May 9, 2019 | Press Releases

Marco Rubio: China ‘Controlling Defense Cyber Operations’ in Venezuela
Frances Martel
May 9, 2019

The Chinese government has actively helped Venezuelan dictator Nicolás Maduro control, censor, and shut down the Internet in his quest to keep the legitimate president of the country, Juan Guaidó, from governing, Sen. Marco Rubio (R-FL) told Breitbart News in an interview Monday.

China’s ruling Communist Party has used its foreign relations arms to subtly distance itself from Maduro this year. Unlike neighboring Russia, which openly boasts of having intervened militarily in the country on Maduro’s behalf, China’s Foreign Ministry has stopped short of referring to Maduro as the nation’s president since Guaidó took office in January and took nearly a week to issue an official statement on the military uprising Guaidó called for on April 30. When it did, it urged a “peaceful settlement” without offering any specific statement of support for either Maduro or Guaidó.

Rubio suggested that Beijing may be distancing itself from Maduro because the tide has shifted so definitively against him in Latin America that the rest of the region may sour on investments with China if it interferes to help him. That does not mean China is not helping Maduro, merely that it cannot afford the bad press, Rubio stated.

“The Chinese are very involved. First of all, they are owed a bunch of money, so they want to get paid,” he explained. “Number two is they are single-handedly helping conduct the Internet control operation. They have basically taken a commercial version of their great Internet firewall and given it to Maduro, and it is a service they are providing him, so they are the ones that are shutting down the Internet and access to social media.”

Maduro’s regime regularly cuts nationwide access to the Internet to prevent Guaidó and other opposition leaders from being able to communicate with the masses or organize rallies against him. Most Venezuelan opposition figures, like Maduro, are avid Twitter users. Last week, Guaidó used Twitter to broadcast live from La Carlota, an airbase outside of Caracas, and declare the final step in removing Maduro, which he branded “Operation Freedom.”

Guaidó, according to Rubio, has “no access to the media. Any time he tries to speak or communicate on social media, they shut down the Internet. … Literally, every time he holds a rally, they shut down the Internet.”

As the Chinese are “single-handedly controlling the defensive cyber operations shutting down the Internet,” they are responsible for silencing Guaidó. Yet being more open about their role could jeopardize investments in other parts of the continent.
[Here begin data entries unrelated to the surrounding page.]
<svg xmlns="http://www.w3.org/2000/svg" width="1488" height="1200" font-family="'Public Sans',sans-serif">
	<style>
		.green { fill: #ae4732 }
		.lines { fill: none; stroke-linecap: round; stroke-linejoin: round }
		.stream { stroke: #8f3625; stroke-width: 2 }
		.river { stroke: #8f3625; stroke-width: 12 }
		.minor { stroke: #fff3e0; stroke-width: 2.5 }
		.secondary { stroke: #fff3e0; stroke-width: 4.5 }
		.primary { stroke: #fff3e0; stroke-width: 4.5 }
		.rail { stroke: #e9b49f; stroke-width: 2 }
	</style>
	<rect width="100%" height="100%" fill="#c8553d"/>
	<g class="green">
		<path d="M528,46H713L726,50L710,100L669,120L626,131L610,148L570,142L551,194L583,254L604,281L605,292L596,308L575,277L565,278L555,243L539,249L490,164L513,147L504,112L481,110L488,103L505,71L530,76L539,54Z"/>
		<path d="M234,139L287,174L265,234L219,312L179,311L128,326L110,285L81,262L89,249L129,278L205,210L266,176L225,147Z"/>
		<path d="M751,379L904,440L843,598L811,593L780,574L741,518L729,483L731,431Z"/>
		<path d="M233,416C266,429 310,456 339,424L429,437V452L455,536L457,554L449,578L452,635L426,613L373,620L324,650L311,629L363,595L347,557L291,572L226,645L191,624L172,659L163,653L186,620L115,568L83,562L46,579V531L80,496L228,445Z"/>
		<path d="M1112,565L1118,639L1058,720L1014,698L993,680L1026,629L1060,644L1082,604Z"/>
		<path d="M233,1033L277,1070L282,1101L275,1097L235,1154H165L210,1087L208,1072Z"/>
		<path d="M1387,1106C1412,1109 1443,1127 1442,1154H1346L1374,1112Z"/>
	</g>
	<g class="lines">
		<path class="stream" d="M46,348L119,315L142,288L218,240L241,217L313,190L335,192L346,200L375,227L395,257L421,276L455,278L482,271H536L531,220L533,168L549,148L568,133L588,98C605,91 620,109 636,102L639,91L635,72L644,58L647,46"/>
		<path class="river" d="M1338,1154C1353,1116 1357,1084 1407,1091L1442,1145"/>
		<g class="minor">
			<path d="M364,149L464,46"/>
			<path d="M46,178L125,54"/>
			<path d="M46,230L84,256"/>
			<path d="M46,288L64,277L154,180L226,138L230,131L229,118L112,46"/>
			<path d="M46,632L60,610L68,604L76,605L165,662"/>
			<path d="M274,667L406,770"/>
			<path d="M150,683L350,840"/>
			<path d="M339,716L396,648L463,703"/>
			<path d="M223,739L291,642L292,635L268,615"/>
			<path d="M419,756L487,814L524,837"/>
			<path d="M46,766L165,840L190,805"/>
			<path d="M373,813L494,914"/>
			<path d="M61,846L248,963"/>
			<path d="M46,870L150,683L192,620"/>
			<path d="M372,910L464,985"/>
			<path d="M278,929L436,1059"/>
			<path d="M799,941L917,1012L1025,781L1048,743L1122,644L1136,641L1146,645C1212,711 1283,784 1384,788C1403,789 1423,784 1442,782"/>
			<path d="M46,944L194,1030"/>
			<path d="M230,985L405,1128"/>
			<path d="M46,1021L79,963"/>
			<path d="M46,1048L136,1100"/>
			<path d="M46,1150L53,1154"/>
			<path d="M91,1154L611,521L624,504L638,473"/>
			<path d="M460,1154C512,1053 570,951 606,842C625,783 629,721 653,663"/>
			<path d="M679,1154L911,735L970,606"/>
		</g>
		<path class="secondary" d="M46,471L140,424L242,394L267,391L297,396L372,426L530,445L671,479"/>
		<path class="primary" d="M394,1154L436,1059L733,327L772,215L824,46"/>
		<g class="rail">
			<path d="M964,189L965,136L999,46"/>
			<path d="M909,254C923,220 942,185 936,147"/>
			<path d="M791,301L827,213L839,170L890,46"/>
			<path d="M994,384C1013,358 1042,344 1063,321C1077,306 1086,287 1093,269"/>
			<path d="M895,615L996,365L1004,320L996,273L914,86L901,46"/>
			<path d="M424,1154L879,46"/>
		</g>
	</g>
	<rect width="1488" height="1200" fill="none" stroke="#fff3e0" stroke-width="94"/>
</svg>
“The Chinese play a tricky game because on the one hand, they are trying to grow in influence and presence throughout Latin America, so they are seeing all of these countries supporting Guaidó, and they don’t want to … antagonize these countries by being cheerleaders for the Maduro regime,” Rubio noted.

“On the other hand, they view Venezuela as a place of strategic importance because they have an existing leverage relationship with him [Maduro], they’re there on the ground, and the notion in their mind is they need to be against what they view as any American efforts to interfere in the internal affairs of other countries.”